GeoEye building satellite, awaits decision on major contract award
Six years after emerging from bankruptcy, Dulles-based satellite imaging company GeoEye is busy building its next satellite and readying for a major contract decision from the National Geospatial-Intelligence Agency.
The firm already uses the high-resolution GeoEye-1 satellite to take detailed images of the earth, capturing key spots like Haiti in the aftermath of the January earthquake and the recent volcanic eruption in Iceland that disrupted air travel.
GeoEye is expecting to launch a new satellite in late 2012. The 4,600-pound satellite, dubbed GeoEye-2, will be able to take even more detailed images of the earth, showing objects half the size of a baseball diamond's home plate, said Mark E. Brender, GeoEye's vice president for corporate communications.
Lockheed Martin is building GeoEye-2 in Sunnyvale, Calif., and it is slated to be operational in early 2013.
The company is also competing a new contract award, called EnhancedView. The program is the follow-on to the NextView program, under which GeoEye now provides images of the earth to the National Geospatial-Intelligence Agency.
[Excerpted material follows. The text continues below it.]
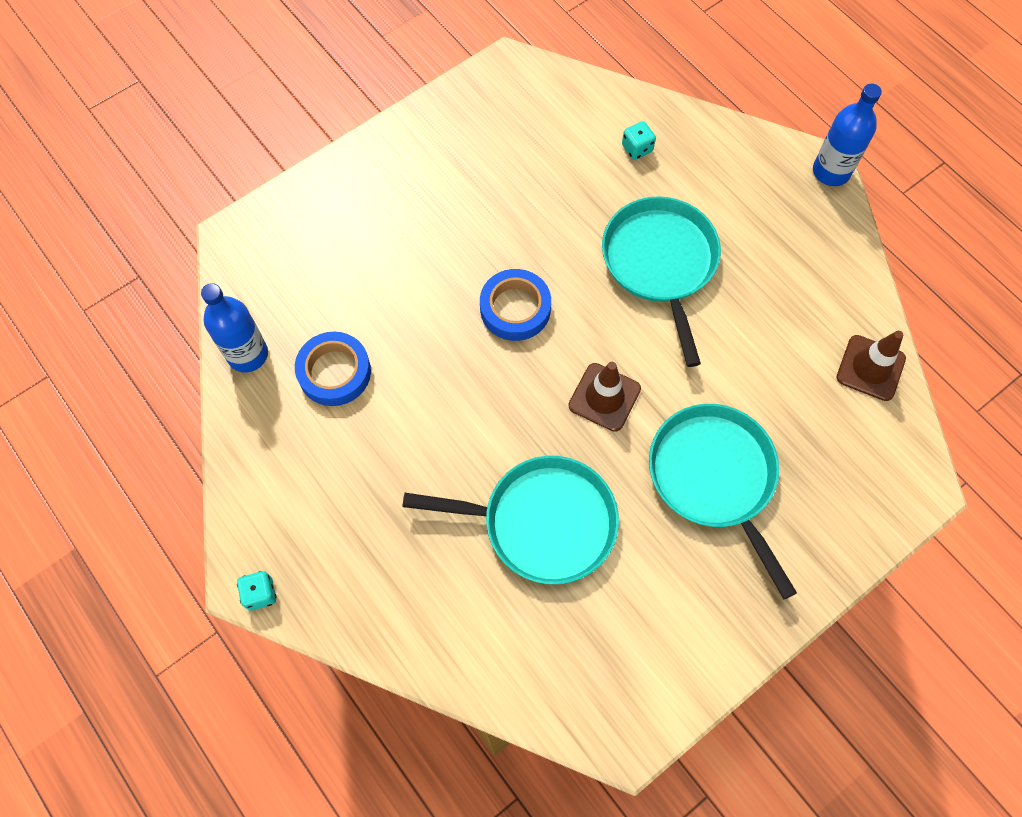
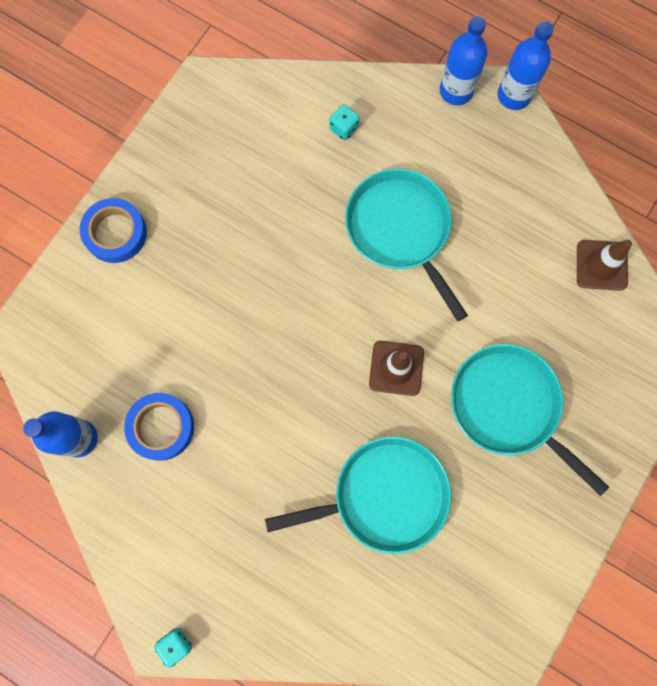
camera: 20 degrees left, 10 degrees up
blue tape [480,269,551,341] -> blue tape moved to [80,198,147,263]
none -> blue bottle [440,16,488,105]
Calling it "NextView on steroids," Brender said the new program will push industry to build satellites that can collect more data at a faster rate. If GeoEye wins the contract, it would provide a certain level of satellite imaging capacity to the government for a set monthly fee.
Faced with a new requirement in the EnhancedView contract to provide a letter of credit, GeoEye also has entered into a commitment with Cerberus to ensure a fully financed proposal, said Matthew O'Connell, GeoEye's president and chief executive.
Cerberus has been taking a significant interest in the government contracting world, purchasing DynCorp International, a Falls Church-based contractor, last month.
GeoEye's top competitor for EnhancedView is Longmont, Colo.-based DigitalGlobe, but O'Connell said he expects both companies to win contracts.
NGA spokeswoman Susan Meisner said the bids for the EnhancedView contract are now under review and an award is expected this summer.
GeoEye has been expanding rapidly -- from 106 employees in 2004 to nearly 540 today -- and Brender said the firm plans to add 50 to 60 more by the end of the year.
Additionally, the company plans to soon relocate to an as-yet-unannounced location near its existing office to accommodate its burgeoning size.
Yet, it wasn't so long ago that the company was struggling. According to GeoEye, its predecessor company Orbimage suffered a major setback in 2001 when its satellite, known as OrbView-4, was destroyed in a failed launch.
At the time, O'Connell worked at a New York City investment firm and was sent to restructure the firm. Under his supervision, Orbimage filed for bankruptcy in 2002.
The company emerged from bankruptcy in 2004 and won a role as the second vendor on NGA's NextView program.
The win was instrumental in getting the company back on track. GeoEye -- still known as Orbimage -- then bought out competitor Space Imaging and rebranded itself as GeoEye in early 2006.
Last year, GeoEye reported profit of $32.1 million ($1.55 per share), up from $26.6 million ($1.36 per share) in 2008.